Nachkriegstaumel

“Heul doch nicht, du lebst ja noch” von Kirsten Boie

Cover Heul doch nicht, du lebst ja noch
c Oetinger Verlag

Mit “Heul doch nicht, du lebst ja noch” beschäftigt sich Kirsten Boie erneut mit der Geschichte des Nationalsozialismus und seinen unmittelbaren Folgen. Für Menschen ab 14 Jahren beschreibt sie schonungslos den Sommer 1945 in Hamburg und zeigt damit, dass ein Waffenstillstand noch lange nicht das Ende des Krieges bedeutet.

Dass Kirsten Boie eine absolut verlässliche Bank in der deutschen Kinder- und Jugendliteratur ist, zeigt auch dieses Buch mal wieder. “Heul doch nicht, du lebst ja noch” ist ein ziemlich verstörender Text, der wenig schönt. Tod und Verkrüppelung werden hier genauso gezeigt wie die seelischen Schäden, die die Menschen durch den Krieg erlitten haben. Die hässliche Fratze des Mitläufer*innentums blickt uns entgegen, der Eigennutz des Helfens, aber auch die Besinnung auf das Miteinander – die vielen Facetten des Menschlichen eben.

Drei Kindern folgen wir ganz besonders: Da ist Hermann, dessen Vater beide Beine verloren hat. Jeden Tag muss Hermann seinen Vater auf die Toilette im Treppenhaus tragen, leidet unter dessen Wut und Scham und hat zugleich noch die nationalsozialistische Ideologie im Kopf – die Tommys sind für ihn die Feinde, die Besatzung eine Schmach. Dann ist da Traute, die Glück hatte – ihre Familie lebt, sogar die eigene Bäckerei wurde nicht von Bomben getroffen. Doch eine Familie aus Schlesien ist einquartiert worden, stört den Familienalltag. Hunger und der Verlust von Freund*innen prägen ihren Alltag so sehr wie den der anderen im Buch.
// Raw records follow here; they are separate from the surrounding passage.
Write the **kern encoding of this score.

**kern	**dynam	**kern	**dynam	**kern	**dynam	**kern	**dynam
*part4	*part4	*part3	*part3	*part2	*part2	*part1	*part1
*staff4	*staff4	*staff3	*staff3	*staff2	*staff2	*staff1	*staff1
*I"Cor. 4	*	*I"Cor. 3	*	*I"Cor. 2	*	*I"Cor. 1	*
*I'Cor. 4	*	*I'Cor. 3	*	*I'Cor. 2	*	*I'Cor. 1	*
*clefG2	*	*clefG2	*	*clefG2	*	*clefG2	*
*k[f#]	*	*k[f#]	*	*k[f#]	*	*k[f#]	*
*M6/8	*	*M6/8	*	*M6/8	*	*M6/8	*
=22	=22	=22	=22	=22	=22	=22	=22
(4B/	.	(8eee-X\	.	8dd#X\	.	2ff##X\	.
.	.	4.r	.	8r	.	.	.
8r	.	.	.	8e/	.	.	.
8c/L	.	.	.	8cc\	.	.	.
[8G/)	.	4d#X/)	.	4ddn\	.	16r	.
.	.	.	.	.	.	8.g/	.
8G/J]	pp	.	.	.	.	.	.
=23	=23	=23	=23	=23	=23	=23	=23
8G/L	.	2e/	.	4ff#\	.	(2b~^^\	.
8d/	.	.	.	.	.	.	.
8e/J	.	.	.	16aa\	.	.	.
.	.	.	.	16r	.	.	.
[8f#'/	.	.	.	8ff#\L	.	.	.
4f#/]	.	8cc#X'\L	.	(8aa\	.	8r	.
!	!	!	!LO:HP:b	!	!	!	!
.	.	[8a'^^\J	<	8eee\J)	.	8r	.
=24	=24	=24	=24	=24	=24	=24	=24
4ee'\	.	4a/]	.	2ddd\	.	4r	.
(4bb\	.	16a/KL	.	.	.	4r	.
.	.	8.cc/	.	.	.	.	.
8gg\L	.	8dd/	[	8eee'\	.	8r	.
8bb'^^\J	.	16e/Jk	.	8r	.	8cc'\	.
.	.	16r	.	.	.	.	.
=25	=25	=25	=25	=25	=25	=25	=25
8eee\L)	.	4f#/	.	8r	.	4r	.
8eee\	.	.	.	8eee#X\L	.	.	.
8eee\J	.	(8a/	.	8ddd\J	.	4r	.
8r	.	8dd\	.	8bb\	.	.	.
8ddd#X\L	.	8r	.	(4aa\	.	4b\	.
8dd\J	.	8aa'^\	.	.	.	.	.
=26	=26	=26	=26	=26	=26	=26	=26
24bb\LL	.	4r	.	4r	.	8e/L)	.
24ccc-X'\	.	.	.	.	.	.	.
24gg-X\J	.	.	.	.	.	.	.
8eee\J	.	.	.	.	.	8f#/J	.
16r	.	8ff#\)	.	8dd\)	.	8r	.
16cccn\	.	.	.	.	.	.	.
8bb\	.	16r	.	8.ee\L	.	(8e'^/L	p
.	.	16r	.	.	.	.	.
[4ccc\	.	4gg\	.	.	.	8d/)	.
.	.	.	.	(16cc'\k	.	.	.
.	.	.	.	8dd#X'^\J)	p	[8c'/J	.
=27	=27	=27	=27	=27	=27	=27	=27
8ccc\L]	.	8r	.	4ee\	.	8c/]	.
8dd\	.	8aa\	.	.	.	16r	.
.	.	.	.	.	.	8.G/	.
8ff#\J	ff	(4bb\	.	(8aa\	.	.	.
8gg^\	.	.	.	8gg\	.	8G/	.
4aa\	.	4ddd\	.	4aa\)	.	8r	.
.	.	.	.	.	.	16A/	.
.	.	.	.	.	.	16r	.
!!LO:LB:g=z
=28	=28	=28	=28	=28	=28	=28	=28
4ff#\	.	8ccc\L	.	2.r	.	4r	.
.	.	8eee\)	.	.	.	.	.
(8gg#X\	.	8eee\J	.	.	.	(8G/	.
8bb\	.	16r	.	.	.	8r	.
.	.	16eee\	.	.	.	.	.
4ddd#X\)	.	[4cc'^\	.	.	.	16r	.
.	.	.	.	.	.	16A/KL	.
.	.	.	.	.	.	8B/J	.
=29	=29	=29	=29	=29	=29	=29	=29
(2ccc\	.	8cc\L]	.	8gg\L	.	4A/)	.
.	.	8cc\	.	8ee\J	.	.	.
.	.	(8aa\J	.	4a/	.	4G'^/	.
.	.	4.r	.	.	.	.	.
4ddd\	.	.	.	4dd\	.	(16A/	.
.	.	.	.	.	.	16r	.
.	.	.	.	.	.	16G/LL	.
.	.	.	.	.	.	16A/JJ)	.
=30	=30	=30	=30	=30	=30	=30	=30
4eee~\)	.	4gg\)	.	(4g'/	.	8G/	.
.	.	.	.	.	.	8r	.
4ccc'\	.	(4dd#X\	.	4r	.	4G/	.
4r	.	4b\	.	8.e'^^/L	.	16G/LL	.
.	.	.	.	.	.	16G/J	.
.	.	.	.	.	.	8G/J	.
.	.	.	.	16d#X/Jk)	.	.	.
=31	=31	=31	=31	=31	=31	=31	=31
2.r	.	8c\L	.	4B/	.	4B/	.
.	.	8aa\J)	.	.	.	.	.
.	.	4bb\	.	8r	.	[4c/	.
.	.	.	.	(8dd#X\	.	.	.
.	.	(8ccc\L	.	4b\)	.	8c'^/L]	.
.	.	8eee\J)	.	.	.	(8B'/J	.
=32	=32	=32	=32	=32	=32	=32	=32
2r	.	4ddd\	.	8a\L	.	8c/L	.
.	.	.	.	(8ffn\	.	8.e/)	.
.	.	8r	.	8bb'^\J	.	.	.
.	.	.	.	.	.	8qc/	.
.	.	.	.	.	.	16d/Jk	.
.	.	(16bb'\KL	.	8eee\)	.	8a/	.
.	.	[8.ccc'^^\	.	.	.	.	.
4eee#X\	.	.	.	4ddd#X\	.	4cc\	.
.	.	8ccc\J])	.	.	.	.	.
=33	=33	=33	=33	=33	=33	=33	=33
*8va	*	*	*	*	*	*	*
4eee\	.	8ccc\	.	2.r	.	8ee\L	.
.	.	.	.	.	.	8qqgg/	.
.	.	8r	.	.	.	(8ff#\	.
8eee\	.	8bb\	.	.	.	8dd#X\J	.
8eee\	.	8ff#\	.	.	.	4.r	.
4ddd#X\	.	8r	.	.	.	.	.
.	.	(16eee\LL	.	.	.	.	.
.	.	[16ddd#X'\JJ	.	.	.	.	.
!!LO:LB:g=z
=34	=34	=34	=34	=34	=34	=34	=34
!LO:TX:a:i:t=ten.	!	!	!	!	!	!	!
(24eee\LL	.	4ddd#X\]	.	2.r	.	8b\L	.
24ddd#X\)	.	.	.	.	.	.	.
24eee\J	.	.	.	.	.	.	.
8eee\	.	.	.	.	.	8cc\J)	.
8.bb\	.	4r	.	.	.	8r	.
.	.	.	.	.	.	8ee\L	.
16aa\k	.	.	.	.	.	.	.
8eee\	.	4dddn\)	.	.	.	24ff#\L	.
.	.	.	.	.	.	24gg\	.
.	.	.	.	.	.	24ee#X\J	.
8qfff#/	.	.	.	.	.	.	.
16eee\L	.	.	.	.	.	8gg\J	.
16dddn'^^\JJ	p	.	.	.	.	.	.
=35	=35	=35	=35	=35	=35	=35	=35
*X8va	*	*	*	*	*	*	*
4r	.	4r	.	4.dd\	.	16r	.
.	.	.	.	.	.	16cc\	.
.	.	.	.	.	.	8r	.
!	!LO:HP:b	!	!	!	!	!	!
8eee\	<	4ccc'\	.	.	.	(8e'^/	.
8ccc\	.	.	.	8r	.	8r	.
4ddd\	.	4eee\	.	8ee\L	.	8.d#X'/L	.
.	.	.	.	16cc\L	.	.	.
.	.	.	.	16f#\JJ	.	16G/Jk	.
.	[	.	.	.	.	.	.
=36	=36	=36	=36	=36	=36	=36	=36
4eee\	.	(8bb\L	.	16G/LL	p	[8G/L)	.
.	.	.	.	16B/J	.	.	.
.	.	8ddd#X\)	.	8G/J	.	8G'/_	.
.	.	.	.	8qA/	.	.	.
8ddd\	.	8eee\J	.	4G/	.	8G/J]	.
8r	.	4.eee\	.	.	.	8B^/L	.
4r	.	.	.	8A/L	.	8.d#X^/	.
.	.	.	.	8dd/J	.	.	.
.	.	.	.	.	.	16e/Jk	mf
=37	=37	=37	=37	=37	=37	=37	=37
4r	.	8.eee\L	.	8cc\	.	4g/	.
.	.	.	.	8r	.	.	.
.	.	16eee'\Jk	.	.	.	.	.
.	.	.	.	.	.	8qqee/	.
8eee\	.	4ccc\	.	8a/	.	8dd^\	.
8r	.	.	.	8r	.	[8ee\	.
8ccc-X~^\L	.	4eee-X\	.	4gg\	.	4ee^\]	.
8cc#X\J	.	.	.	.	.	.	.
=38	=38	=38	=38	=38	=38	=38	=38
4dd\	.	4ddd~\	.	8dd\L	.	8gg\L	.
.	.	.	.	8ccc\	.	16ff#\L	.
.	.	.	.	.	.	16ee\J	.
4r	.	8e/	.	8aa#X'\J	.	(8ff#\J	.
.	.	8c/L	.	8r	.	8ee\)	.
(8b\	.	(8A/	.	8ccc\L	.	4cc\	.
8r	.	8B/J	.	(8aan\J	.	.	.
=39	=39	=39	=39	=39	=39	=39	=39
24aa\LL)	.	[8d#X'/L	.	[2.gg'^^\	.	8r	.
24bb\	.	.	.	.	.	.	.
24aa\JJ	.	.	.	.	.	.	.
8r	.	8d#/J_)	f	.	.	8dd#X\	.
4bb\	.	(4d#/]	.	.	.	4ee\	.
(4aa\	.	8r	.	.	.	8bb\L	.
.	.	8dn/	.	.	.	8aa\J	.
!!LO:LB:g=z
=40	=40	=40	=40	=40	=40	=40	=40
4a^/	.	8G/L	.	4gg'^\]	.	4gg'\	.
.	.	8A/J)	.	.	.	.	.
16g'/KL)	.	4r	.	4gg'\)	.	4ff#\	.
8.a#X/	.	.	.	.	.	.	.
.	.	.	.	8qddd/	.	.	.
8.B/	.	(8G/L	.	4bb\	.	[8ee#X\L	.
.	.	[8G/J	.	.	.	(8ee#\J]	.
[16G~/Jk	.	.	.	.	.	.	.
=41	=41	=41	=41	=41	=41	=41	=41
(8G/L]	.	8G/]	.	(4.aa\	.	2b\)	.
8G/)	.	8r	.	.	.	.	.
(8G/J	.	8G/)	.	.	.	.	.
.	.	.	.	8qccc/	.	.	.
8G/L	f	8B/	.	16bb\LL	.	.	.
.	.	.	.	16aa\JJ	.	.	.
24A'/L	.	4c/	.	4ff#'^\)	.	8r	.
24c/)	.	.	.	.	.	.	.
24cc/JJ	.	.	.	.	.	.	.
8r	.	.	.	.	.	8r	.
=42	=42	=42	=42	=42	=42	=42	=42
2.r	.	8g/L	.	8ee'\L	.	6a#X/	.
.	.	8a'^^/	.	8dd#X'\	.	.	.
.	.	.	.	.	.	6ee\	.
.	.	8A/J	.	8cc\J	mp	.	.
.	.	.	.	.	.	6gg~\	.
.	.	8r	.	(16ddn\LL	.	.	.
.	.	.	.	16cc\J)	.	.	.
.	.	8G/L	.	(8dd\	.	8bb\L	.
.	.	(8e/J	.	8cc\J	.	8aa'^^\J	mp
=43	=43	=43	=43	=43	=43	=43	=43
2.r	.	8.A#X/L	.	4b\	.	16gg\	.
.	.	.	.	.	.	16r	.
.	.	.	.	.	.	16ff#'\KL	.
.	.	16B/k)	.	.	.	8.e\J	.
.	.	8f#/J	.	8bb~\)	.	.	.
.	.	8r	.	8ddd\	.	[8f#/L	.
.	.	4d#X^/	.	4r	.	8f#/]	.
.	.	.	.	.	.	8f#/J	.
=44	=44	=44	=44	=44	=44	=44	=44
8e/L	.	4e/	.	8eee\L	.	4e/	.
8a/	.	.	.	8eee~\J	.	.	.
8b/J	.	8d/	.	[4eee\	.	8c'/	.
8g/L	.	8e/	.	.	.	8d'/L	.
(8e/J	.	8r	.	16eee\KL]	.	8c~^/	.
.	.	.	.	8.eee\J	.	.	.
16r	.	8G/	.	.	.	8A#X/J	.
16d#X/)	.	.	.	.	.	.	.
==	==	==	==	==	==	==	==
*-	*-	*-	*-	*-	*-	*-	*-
Sogar die Schule wird vermisst! Und dann ist da noch Jakob. Jakob, der in seinem Versteck vor den Nazis sogar das Kriegsende verpasst hat. Der erst viel zu spät erfährt, dass er endlich frei ist, keine Angst mehr haben muss, auch noch abgeholt zu werden ins Konzentrationslager. Und dessen Freude am Ende doch nur getrübt sein kann, denn sein Vater wird davon auch nicht mehr lebendig.

Die einzelnen Geschichten sind geschickt verwoben, so dass ich komplexes Gewebe entsteht, trotzdem verzichtet Boie auf belehrende Passagen. Wie reich recherchiert der Hintergrund der Geschichten ist, ist in jeder Zeile spürbar, ohne zu stören. Die ausführliche Danksagung verdeutlicht das noch einmal, macht Recherchewege und eigene weitere Lesemöglichkeiten sichtbar. Rundum empfehlenswerte, alles andere als leichte Kost.

Handlung 5/5
Sprache 5/5
Didaktik 5/5
weiterführende Tipps 5/5

Kirsten Boie: Heul doch nicht, du lebst ja noch. Ab 14 Jahren. Oetinger 2022. ISBN: 978-3-7512-0163-6, €14.